=== Exercise prompt ===
Reprint the lines below as they are, minus the pictures.
*** Block opens ***
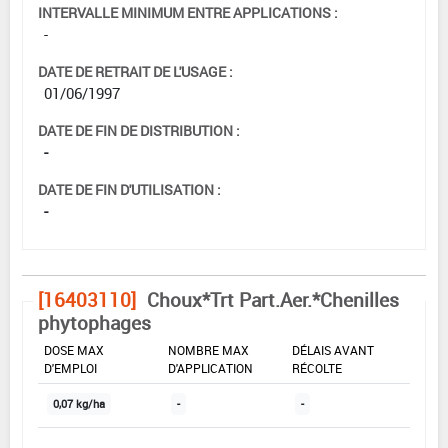
INTERVALLE MINIMUM ENTRE APPLICATIONS :
-
DATE DE RETRAIT DE L'USAGE :
01/06/1997
DATE DE FIN DE DISTRIBUTION :
-
DATE DE FIN D'UTILISATION :
-
[16403110]
Choux*Trt Part.Aer.*Chenilles
phytophages
DOSE MAX
NOMBRE MAX
DÉLAIS AVANT
D'EMPLOI
D'APPLICATION
RÉCOLTE
0,07 kg/ha
-
-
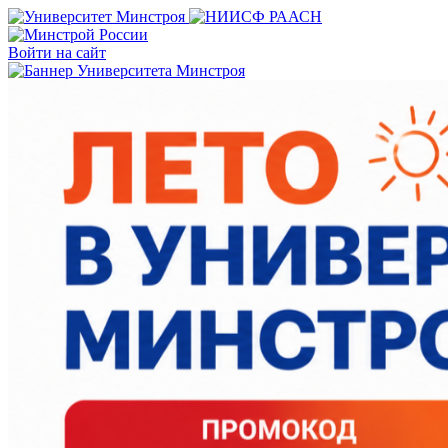
Войти на сайт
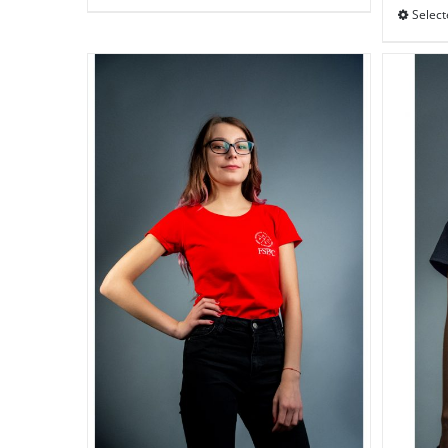
Select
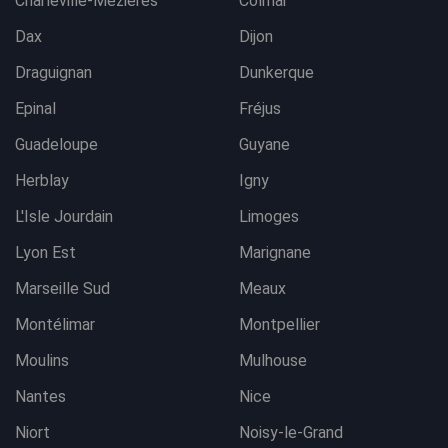
Charleville-Mezières
Colmar
Dax
Dijon
Draguignan
Dunkerque
Epinal
Fréjus
Guadeloupe
Guyane
Herblay
Igny
L'Isle Jourdain
Limoges
Lyon Est
Marignane
Marseille Sud
Meaux
Montélimar
Montpellier
Moulins
Mulhouse
Nantes
Nice
Niort
Noisy-le-Grand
*** Block closes ***
=== Output for this exercise ===
INTERVALLE MINIMUM ENTRE APPLICATIONS :
-
DATE DE RETRAIT DE L'USAGE :
01/06/1997
DATE DE FIN DE DISTRIBUTION :
-
DATE DE FIN D'UTILISATION :
-
[16403110]
Choux*Trt Part.Aer.*Chenilles
phytophages
DOSE MAX
NOMBRE MAX
DÉLAIS AVANT
D'EMPLOI
D'APPLICATION
RÉCOLTE
0,07 kg/ha
-
-
Войти на сайт
Select
Charleville-Mezières
Colmar
Dax
Dijon
Draguignan
Dunkerque
Epinal
Fréjus
Guadeloupe
Guyane
Herblay
Igny
L'Isle Jourdain
Limoges
Lyon Est
Marignane
Marseille Sud
Meaux
Montélimar
Montpellier
Moulins
Mulhouse
Nantes
Nice
Niort
Noisy-le-Grand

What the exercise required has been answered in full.